L’impennata del titolo GameStop sull’onda di un improvviso short squeeze ha riaperto il dibattito sulle vendite allo scoperto: un gioco per professionisti, secondo gli analisti, che può portare ad enormi perdite.
Quali sono i rischi dello short selling? Un dibattito, questo, che sembra ora tornare in voga dopo il rialzo (monstre) del titolo GameStop, le cui azioni rappresentano da sempre uno degli short target più amati da Wall Street.
Ma di cosa parliamo esattamente? Alcuni investitori, noti come short seller (venditori allo scoperto), prendono in prestito delle azioni per poi venderle e riacquistarle, sperando in un movimento ribassista del mercato che permetta di incamerare profitti.
Tuttavia, al contrario delle operazioni di trading ordinarie – che vedono gli investitori esporsi, nel peggiore dei casi, alla perdita dell’investimento – i rischi dello short selling sono molto alti: i titoli shortati, infatti, possono cavalcare potenzialmente un trend di crescita senza fine, costringendo i venditori allo scoperto a chiudere la loro posizione short prima che la perdita superi la propria disponibilità. Ma il rischio di rimanere al verde, in caso di brusche accelerazioni delle azioni shortate, è elevato.

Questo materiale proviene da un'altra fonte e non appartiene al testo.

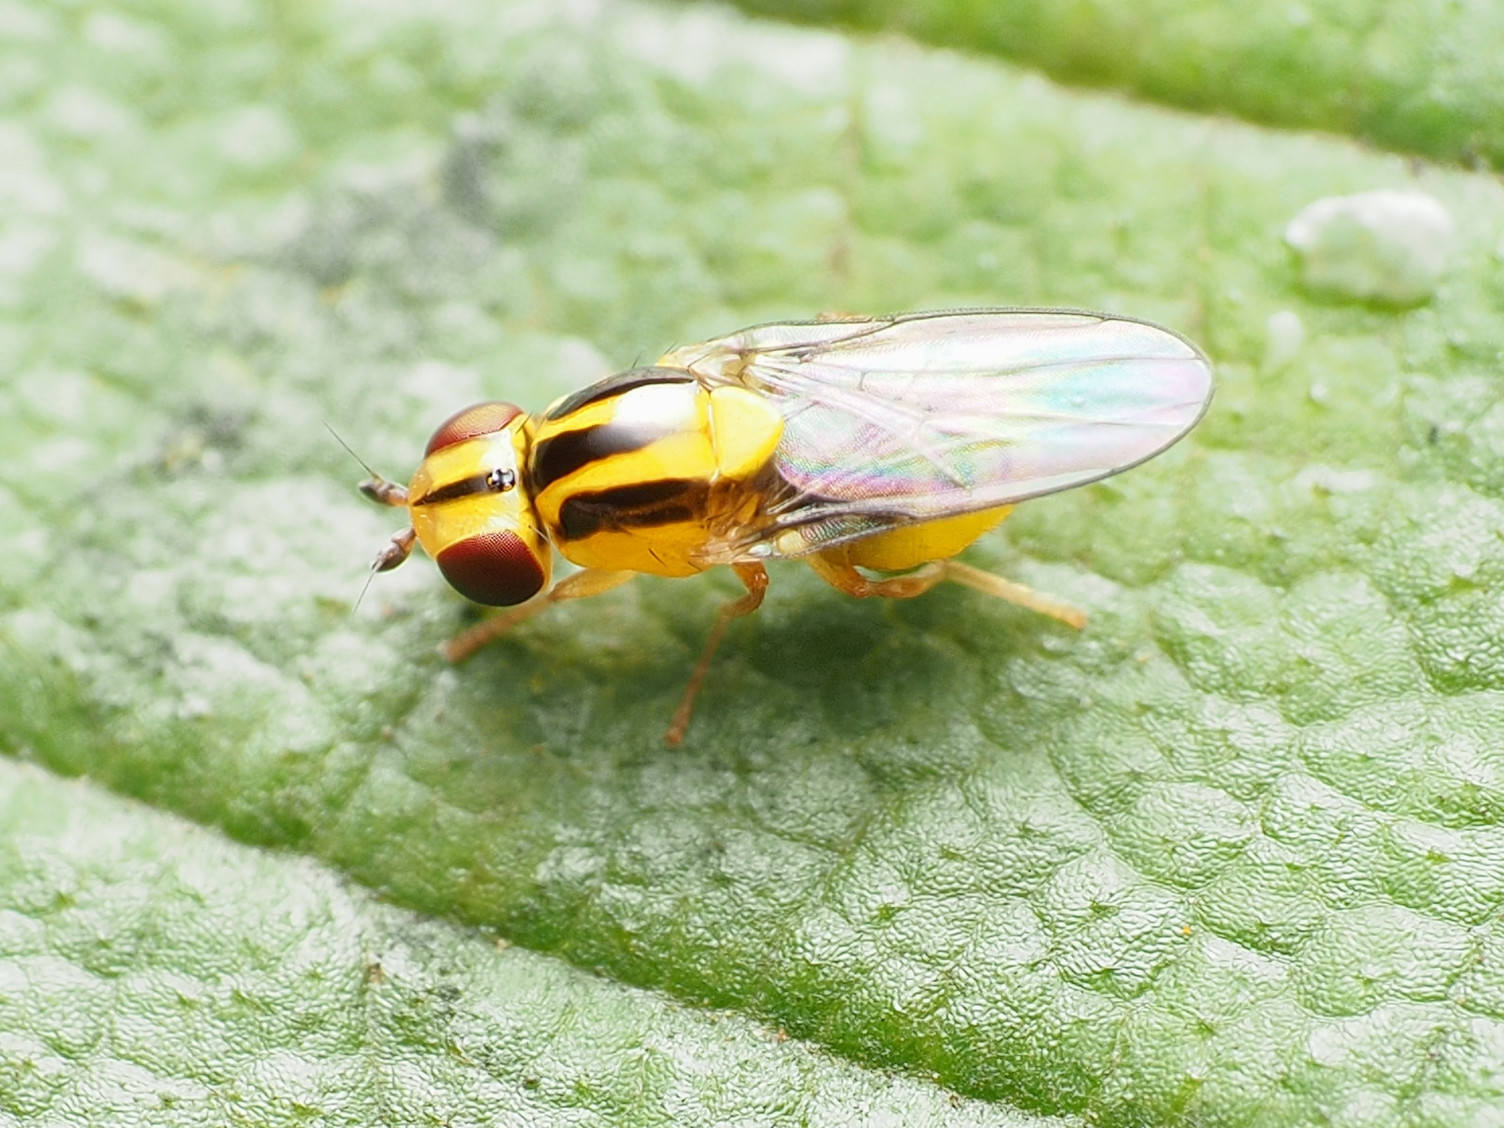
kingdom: Animalia
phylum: Arthropoda
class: Insecta
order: Diptera
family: Chloropidae
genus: Thaumatomyia
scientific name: Thaumatomyia glabra
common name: Chloropid fly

I rischi dello short selling: il caso GameStop
Sotto i riflettori, dunque, il titolo GameStop: nelle prime settimane di gennaio, l’azienda USA ha pubblicato i risultati relativi alle vendite del 2020 e annunciato l’ingresso di tre manager di RC Venture nel board.
Fattori incoraggianti, che pure non possono spiegare il rialzo vertiginoso del titolo dall’inizio dell’anno (+685%), con una market cap ora superiore ai 10 miliardi di dollari. Cosa è successo? Una fronda di piccoli risparmiatori, riunitasi su Reddit, ha deciso di scommettere sul titolo, cercando di rompere l’ingranaggio finanziario.
I venditori allo scoperto, che fino a pochi giorni fa shortavano il 138% delle azioni GameStop, sono stati sbalzati così al di fuori del mercato, in un fenomeno noto come short squeeze. In sintesi, per contenere le perdite, i vecchi lupi di Wall Street hanno dovuto chiudere alla svelta le loro posizioni short, finendo per alimentare ulteriormente il rally del titolo.
Una sorta di riedizione, in salsa finanziaria, di Davide contro Golia: piccoli risparmiatori, ben organizzati, che assediano i veditori short di lungo corso, in un braccio di ferro che vede – al momento – i primi spodestare i secondi.
Secondo Brad Lamendsorf, CEO di ActiveAlts, questa tendenza è dovuta al “maggiore coinvolgimento delle persone in ambito finanziario”, e a pagarne il conto potrebbero essere proprio gli investitori che shortano le small e mid cap sul mercato.
Meno rischi con le big cap
Il discorso cambia, tuttavia, quando ci si muove verso le big cap, ovvero i titoli che presentano un’alta capitalizzazione di mercato. La market cap (enorme) di alcune aziende, infatti, difende gli short seller dalle incursioni di investitori non professionisti, quest’ultime tese ad invertire i trend borsistici.
L’8% delle azioni Tesla – al primo posto nella classifica degli short target dell’S&P Composite 1500 – viene oggi venduto allo scoperto, ma, considerata la market cap della creatura green di Elon Musk (837 miliardi di dollari), si tratta di un volume troppo elevato per soffrire le strategie dei piccoli risparmiatori del web.
Stesso discorso per altri giganti tech USA, come Apple e Amazon, rispettivamente al secondo e al terzo posto nella graduatoria delle posizioni short sull’indice: di 12,9 miliardi di dollari il valore delle azioni del gigante di Cupertino che vengono attualmente shortate, mentre il colosso di Bezos vede l’1% delle sue azioni – circa 12,7 miliardi – vendute allo scoperto a Wall Street.